There are multiple options available from which one can choose an optimizer and loss function. Since this blog concentrates on putting together a skeletal structure, details about the various optimizers and loss functions aren’t covered in depth.

Step 3.3 — Train for N Epochs and Save Model

In step 3.1 and step 3.2 we’ve put together modules required to run one epoch. These modules are to be run n times for n epochs. Over each epoch the model adjusts its weights, aiming to improve.

epochs = 500

for epoch in epochs:

   # Forward pass: Compute predicted y by passing x to the model
   for i, data in enumerate(train_data_loader, 0):
      inputs, labels = data
      # zero the parameter gradients
      # forward + backward + optimize
      outputs = model(inputs)
      loss = criterion(outputs, labels)
   # print statistics at the end of each epoch
   print(“epoch: {} loss: {}“.format(epoch + 1, loss)
print(‘Finished Training’)

# saving model

torch.save(model.state_dict(), twolayermodel.pt’)

Step 4: Model Evaluation

Now that we have saved our trained model we can use it to predict values for unseen data or test sets. By default models is set to train, hence while evaluating we need to set our model to eval() mode. Some deep learning layers like BatchNorm and Dropout behave differently in train vs eval, hence this is necessary.

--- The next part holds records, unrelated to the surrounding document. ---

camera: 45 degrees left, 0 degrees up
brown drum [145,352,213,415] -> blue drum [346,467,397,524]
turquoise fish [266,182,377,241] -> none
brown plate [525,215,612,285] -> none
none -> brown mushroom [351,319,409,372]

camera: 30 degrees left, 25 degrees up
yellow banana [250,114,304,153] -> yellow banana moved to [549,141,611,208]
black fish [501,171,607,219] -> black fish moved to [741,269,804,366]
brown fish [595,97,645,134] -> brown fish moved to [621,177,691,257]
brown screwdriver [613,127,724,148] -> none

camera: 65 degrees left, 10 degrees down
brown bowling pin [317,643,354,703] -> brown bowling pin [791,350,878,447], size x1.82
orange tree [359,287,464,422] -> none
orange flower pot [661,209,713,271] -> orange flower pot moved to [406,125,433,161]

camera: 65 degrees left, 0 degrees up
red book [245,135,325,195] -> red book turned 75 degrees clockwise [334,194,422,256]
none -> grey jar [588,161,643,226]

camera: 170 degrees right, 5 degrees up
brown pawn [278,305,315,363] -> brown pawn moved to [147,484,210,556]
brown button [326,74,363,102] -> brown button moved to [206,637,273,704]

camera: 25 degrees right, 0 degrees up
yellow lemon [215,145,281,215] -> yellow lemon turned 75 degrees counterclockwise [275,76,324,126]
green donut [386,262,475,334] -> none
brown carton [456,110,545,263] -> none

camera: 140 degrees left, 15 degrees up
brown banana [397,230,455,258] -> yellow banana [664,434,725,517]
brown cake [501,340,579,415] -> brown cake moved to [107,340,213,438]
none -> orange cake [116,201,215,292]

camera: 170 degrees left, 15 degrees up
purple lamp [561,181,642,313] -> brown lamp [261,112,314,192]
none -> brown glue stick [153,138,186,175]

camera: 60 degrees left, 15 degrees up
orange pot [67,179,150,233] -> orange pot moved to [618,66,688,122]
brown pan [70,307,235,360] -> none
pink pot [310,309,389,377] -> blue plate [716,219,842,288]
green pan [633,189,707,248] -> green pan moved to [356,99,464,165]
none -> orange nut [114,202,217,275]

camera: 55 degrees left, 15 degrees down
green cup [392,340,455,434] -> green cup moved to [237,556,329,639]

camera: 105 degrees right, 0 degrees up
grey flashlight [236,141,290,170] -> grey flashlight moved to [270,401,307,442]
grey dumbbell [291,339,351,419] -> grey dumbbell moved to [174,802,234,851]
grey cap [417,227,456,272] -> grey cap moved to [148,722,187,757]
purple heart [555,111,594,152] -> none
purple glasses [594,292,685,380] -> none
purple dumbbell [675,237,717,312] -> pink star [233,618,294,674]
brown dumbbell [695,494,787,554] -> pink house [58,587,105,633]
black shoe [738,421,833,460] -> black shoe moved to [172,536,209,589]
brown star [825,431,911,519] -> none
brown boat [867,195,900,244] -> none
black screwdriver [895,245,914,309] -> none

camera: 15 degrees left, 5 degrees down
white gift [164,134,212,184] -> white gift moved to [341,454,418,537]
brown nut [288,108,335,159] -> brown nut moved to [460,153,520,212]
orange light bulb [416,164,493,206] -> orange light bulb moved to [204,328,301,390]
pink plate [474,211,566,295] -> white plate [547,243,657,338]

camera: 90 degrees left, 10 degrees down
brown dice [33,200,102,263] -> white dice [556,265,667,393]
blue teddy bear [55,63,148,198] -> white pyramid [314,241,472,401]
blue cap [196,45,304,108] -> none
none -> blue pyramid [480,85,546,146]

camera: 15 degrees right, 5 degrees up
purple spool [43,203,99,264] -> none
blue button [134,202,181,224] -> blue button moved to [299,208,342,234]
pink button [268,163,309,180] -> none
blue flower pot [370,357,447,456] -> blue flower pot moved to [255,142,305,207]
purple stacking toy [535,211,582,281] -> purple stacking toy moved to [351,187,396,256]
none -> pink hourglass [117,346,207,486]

for i, data in enumerate(test_data_loader, 0):

   inputs, labels = data
   predictions = model(inputs)
   loss = criterion(predictions, labels)

And that is all the steps necessary to create a Pytorch model.


There are multiple ways of arranging the steps mentioned above, one can define both train and eval in the same module and use either of them based on specific conditions. That depends majorly on preferences with regard to Python development. The basic skeleton of Pytorch remains the same. Ideally, one should keep it modular so that each module can be reused by changing parameters or by adding more complexity.

Understanding all the components involved in Pytorch model building is the step towards creating a good model. Hope this blog helped in simplifying the framework. To get the best artificial intelligence solutions for your business, reach out to us at Clairvoyant.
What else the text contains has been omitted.